Other than the visual design, determining how a user will navigate a website is one of the more challenging creative tasks that you’ll face as a web designer. The main goal is to make people feel in control of the site and capable of getting around quickly and efficiently. Nothing is worse than a user feeling lost in your site.
To help people get around and stay
oriented, your navigation scheme must be a road map of the entire site, complete
with “you are here” signs.
Global navigation for
websites
Remember the famous line from the
1970s TV commercial: “How many licks does it take to get to the center of a
Tootsie Pop?” With candy, the more licks, the better. On the web, however, the
opposite is true: Users won’t find anything tasty about navigating through gobs
of pages.
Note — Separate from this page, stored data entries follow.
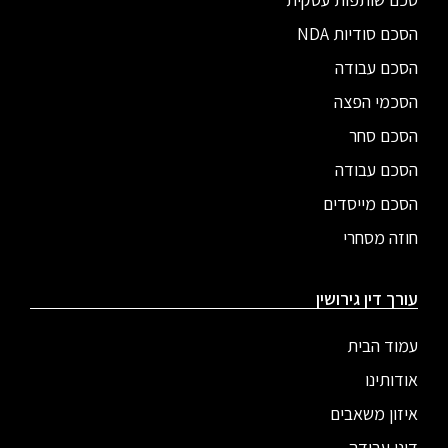
הסכם סודיות NDA
הסכם עבודה
הסכמי הפצה
הסכם סחר
הסכם עבודה
הסכם מייסדים
חוזה מסחרי
עורך דין גירושין
עמוד הבית
אודותינו
איזון משאבים
דיני עבודה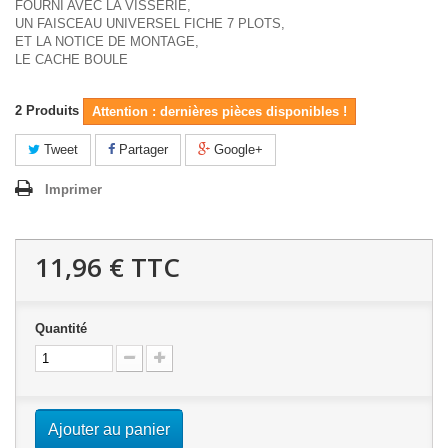
FOURNI AVEC LA VISSERIE,
UN FAISCEAU UNIVERSEL FICHE 7 PLOTS,
ET LA NOTICE DE MONTAGE,
LE CACHE BOULE
2
Produits
Attention : dernières pièces disponibles !
Tweet
Partager
Google+
Imprimer
11,96 €
TTC
Quantité
Ajouter au panier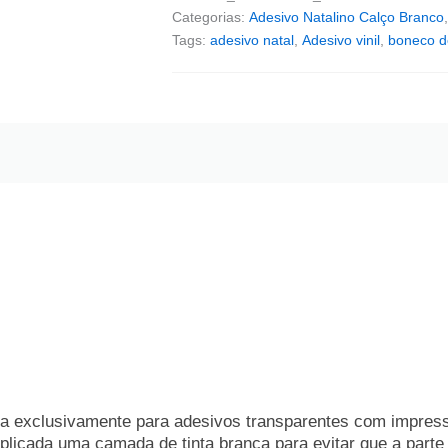
Categorias:
Adesivo Natalino Calço Branco
Tags:
adesivo natal
,
Adesivo vinil
,
boneco d
da exclusivamente para adesivos transparentes com impress
plicada uma camada de tinta branca para evitar que a parte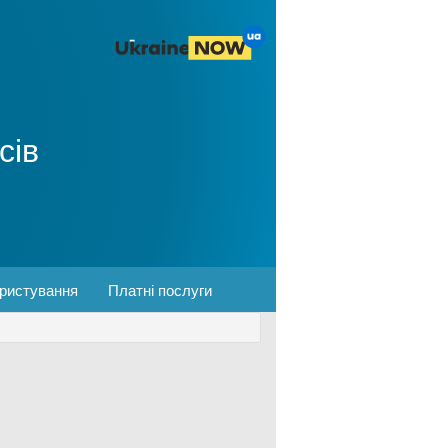
сів
ористування
Платні послуги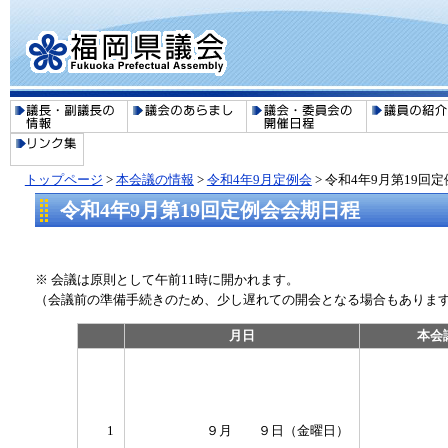
トップページ
>
本会議の情報
>
令和4年9月定例会
> 令和4年9月第19回
令和4年9月第19回定例会会期日程
※ 会議は原則として午前11時に開かれます。
（会議前の準備手続きのため、少し遅れての開会となる場合もありま
月日
本会
1
９月 ９日（金曜日）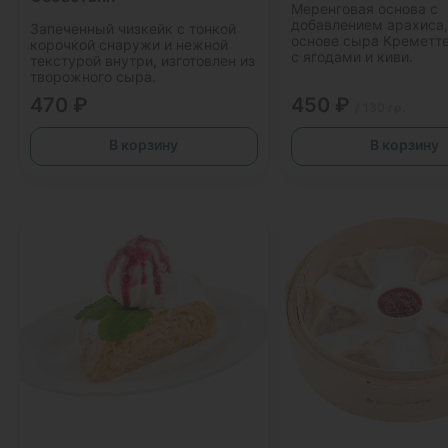
Меренговая основа с
добавлением арахиса,
Запеченный чизкейк с тонкой
основе сыра Креметте
корочкой снаружи и нежной
с ягодами и киви.
текстурой внутри, изготовлен из
творожного сыра.
470 ₽
450 ₽
/ 130 гр.
В корзину
В корзину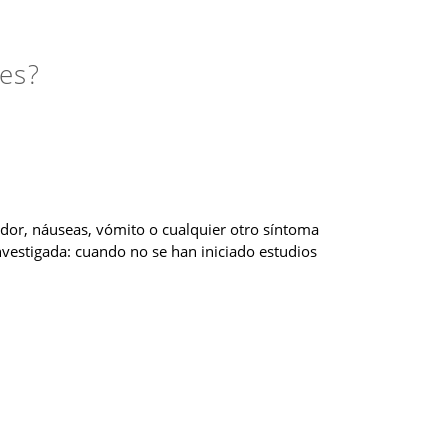
es?
r, náuseas, vómito o cualquier otro síntoma
nvestigada: cuando no se han iniciado estudios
Your goal is to get users as quickly as you can to their desired
content.
The best way to reduce the number of
clicks is to provide your primary, secondary, and tertiary navigation sets on
each page of the site. This strategy, called global navigation, enables
people to quickly navigate from one main section to the next without needing to
retrace any steps. Additionally, it’s important that these navigation sets are
always located in the same place and do not change what they offer (swapping
navigation options in and out). This consistency provides a mental anchor for
the user.
Credit: © Apple, Inc.
Apple’s global navigation system
allows users to stay oriented and to quickly traverse from one section to the
next.
Section navigation
After users select a category from
the primary, secondary, or tertiary navigation group, they’re transported into
a section. Assuming that the section has a few levels of content within it, you
need a way to navigate through it. A typical practice is to reveal a set of section
navigation choices on the page. These choices are unique to their section,
but the region you select to display them is the same region used to display
section navigation for other areas of the site.
This section navigation design
reveals the first level of pages in the Products area of the website.
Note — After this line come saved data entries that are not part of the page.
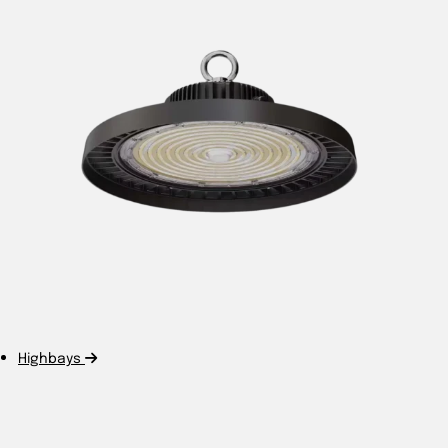
Highbays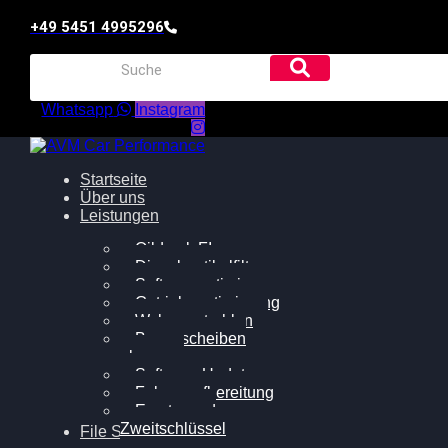
+49 5451 4995296
Whatsapp
Instagram
Startseite
Über uns
Leistungen
Oildruck FIx
Dieselpartikelfilter
Softwareoptimierung
Getriebeoptimierung
Walnussstrahlen
Bremsscheiben
planen
Software Update
Felgenaufbereitung
Ersatz- und
Zweitschlüssel
File Service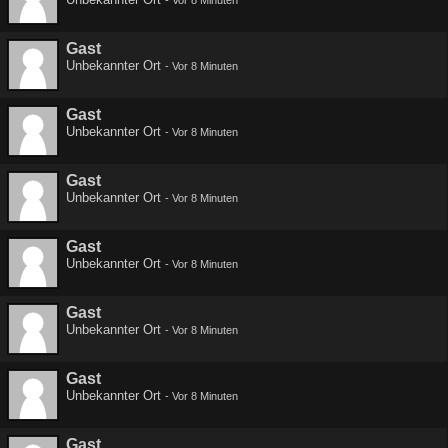
-
Vor 8 Minuten
Gast
Unbekannter Ort
-
Vor 8 Minuten
Gast
Unbekannter Ort
-
Vor 8 Minuten
Gast
Unbekannter Ort
-
Vor 8 Minuten
Gast
Unbekannter Ort
-
Vor 8 Minuten
Gast
Unbekannter Ort
-
Vor 8 Minuten
Gast
Unbekannter Ort
-
Vor 8 Minuten
Gast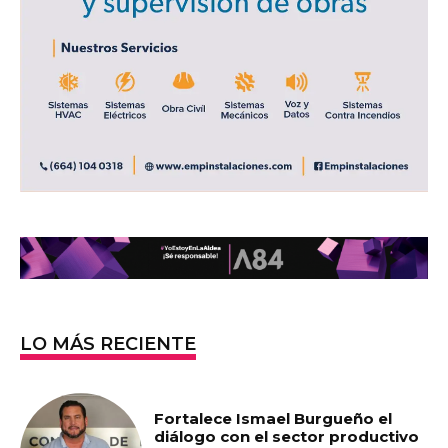
LO MÁS RECIENTE
Fortalece Ismael Burgueño el
diálogo con el sector productivo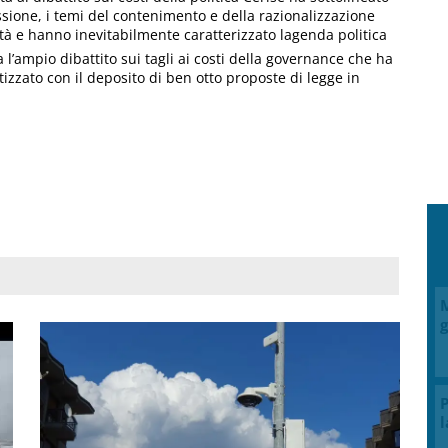
cessione, i temi del contenimento e della razionalizzazione
ità e hanno inevitabilmente caratterizzato lagenda politica
a l’ampio dibattito sui tagli ai costi della governance che ha
etizzato con il deposito di ben otto proposte di legge in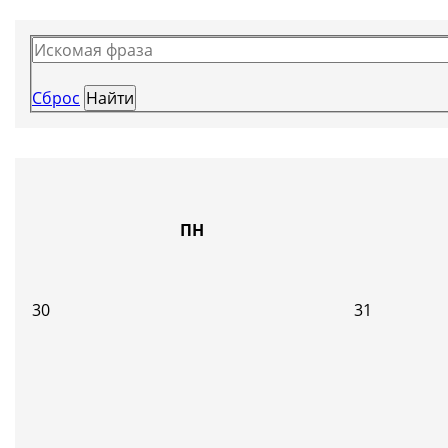
Сброс
ПН
30
31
This section navigation design
reveals first- and second-level pages in the Products area.
Alternatively, you can display the
section navigation fully opened. The advantage is that users can quickly see
all the first- and second-level content with a section. The disadvantage is
that the navigation can take up a lot of room and may look cluttered and
overwhelming to the user.
Section navigation is often shown as
a drop-down menu as well as on the page itself.
Typically, just the first level of
pages is shown, but flyout menus can provide quick access to
second-level pages. It is okay to have redundant section navigation, showing it
both on the page and including it as a drop-down menu in the global navigation
system.
Leaving a trail of
bread crumbs
If Hansel and Gretel can use a trail
of bread crumbs to find their way back through the forest, just think of what a
digital version of bread crumbs can do for visitors to your website. Bread
crumbs, as they’re actually called in the web-design industry, are text
links you leave in a trail that marks your steps as you go deep into a section.
This bread-crumb trail provides a convenient
way to retrace your steps in a site.
Bread crumbs are helpful to navigate
sites that have navigation that goes more than two levels deep within a
section. For example, if you use the section navigation to go down to a page
that has even more links on it, you are now diving into a third or fourth level
of the section’s hierarchy. It’s just not practical to display third- and
fourth-level navigation on the page. So the bread crumbs can simply record your
steps and get longer and longer as you dive deeper (hopefully no more than four
levels or you’re getting into the catacombs of the site!).
Each bread-crumb link provides a
quick way to retrace your steps back up the hierarchy. You don’t have to follow
the links in sequence; you can click any link in the trail to jump quickly back
to a different level in the hierarchy. The trail also gives you a good idea of
where you are in the site. Unlike with a global navigation scheme, however, you
cannot jump across to another section; you can only jump back to a level
within a section. Think of a bread-crumb system as the browser’s Back
button on steroids.
Graphically, the design convention
for a bread-crumb interface is to show each previous step as an active text
link followed by a character (arrow, colon, or pipe), all in a simple row. The
last entry at the end of the trail represents the current page you’re on, so it
should not be a link — and it should look different. If it were a link,
it would simply reload the page — not the ideal user experience.